# Assignment
Could you output the entries that follow exactly, omitting any pictures they contain?

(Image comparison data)
============================================================

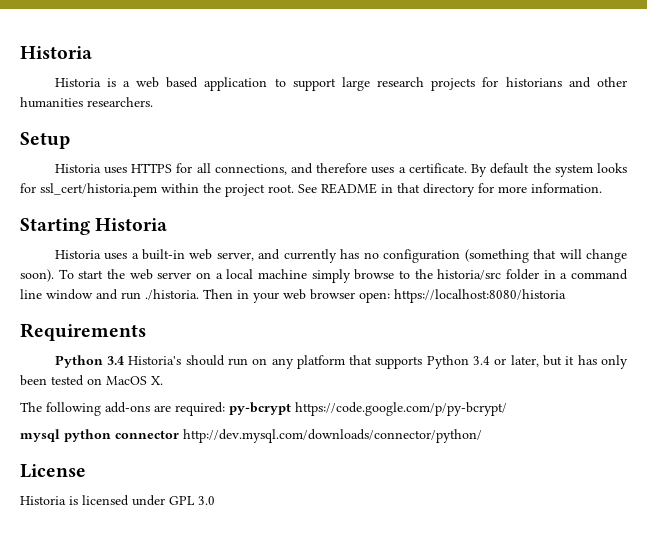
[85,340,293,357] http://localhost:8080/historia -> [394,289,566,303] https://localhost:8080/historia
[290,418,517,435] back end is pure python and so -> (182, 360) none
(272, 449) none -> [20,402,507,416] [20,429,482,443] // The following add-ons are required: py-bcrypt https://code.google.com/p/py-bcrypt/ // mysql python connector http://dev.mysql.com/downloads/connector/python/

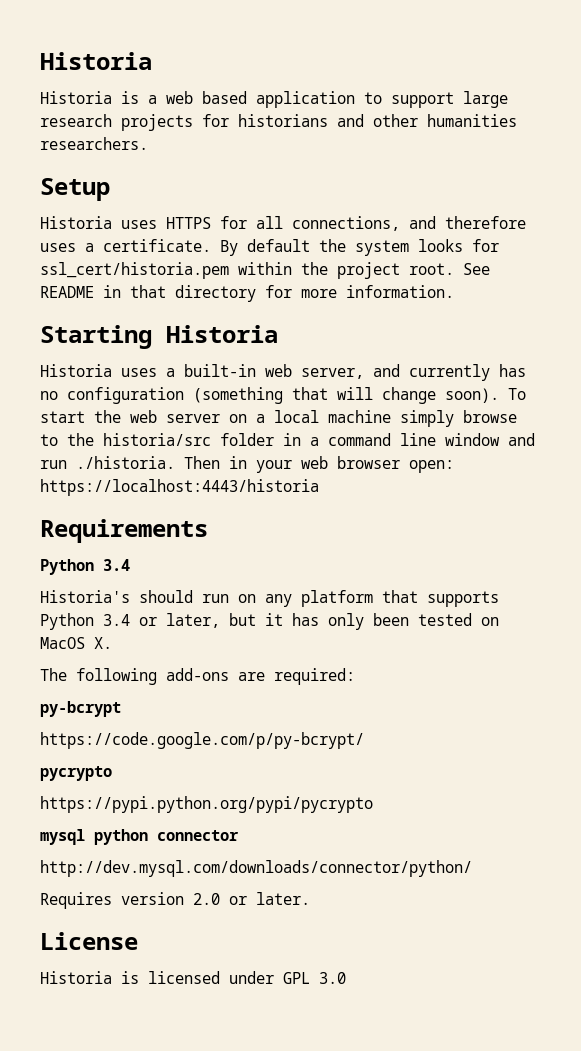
[394,289,566,303] https://localhost:8080/historia -> [40,479,319,496] https://localhost:4443/historia
(124, 360) none -> (130, 565) //
(225, 409) none -> (355, 676) //
(291, 408) none -> (121, 709) //
(507, 409) none -> [40,766,112,781] [40,796,373,813] // pycrypto // https://pypi.python.org/pypi/pycrypto
(179, 434) none -> (239, 835) //
(482, 436) none -> [40,892,310,909] // Requires version 2.0 or later.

============================================================

# Solved exercise
[85,340,293,357] http://localhost:8080/historia -> [394,289,566,303] https://localhost:8080/historia
[290,418,517,435] back end is pure python and so -> (182, 360) none
(272, 449) none -> [20,402,507,416] [20,429,482,443] // The following add-ons are required: py-bcrypt https://code.google.com/p/py-bcrypt/ // mysql python connector http://dev.mysql.com/downloads/connector/python/

[394,289,566,303] https://localhost:8080/historia -> [40,479,319,496] https://localhost:4443/historia
(124, 360) none -> (130, 565) //
(225, 409) none -> (355, 676) //
(291, 408) none -> (121, 709) //
(507, 409) none -> [40,766,112,781] [40,796,373,813] // pycrypto // https://pypi.python.org/pypi/pycrypto
(179, 434) none -> (239, 835) //
(482, 436) none -> [40,892,310,909] // Requires version 2.0 or later.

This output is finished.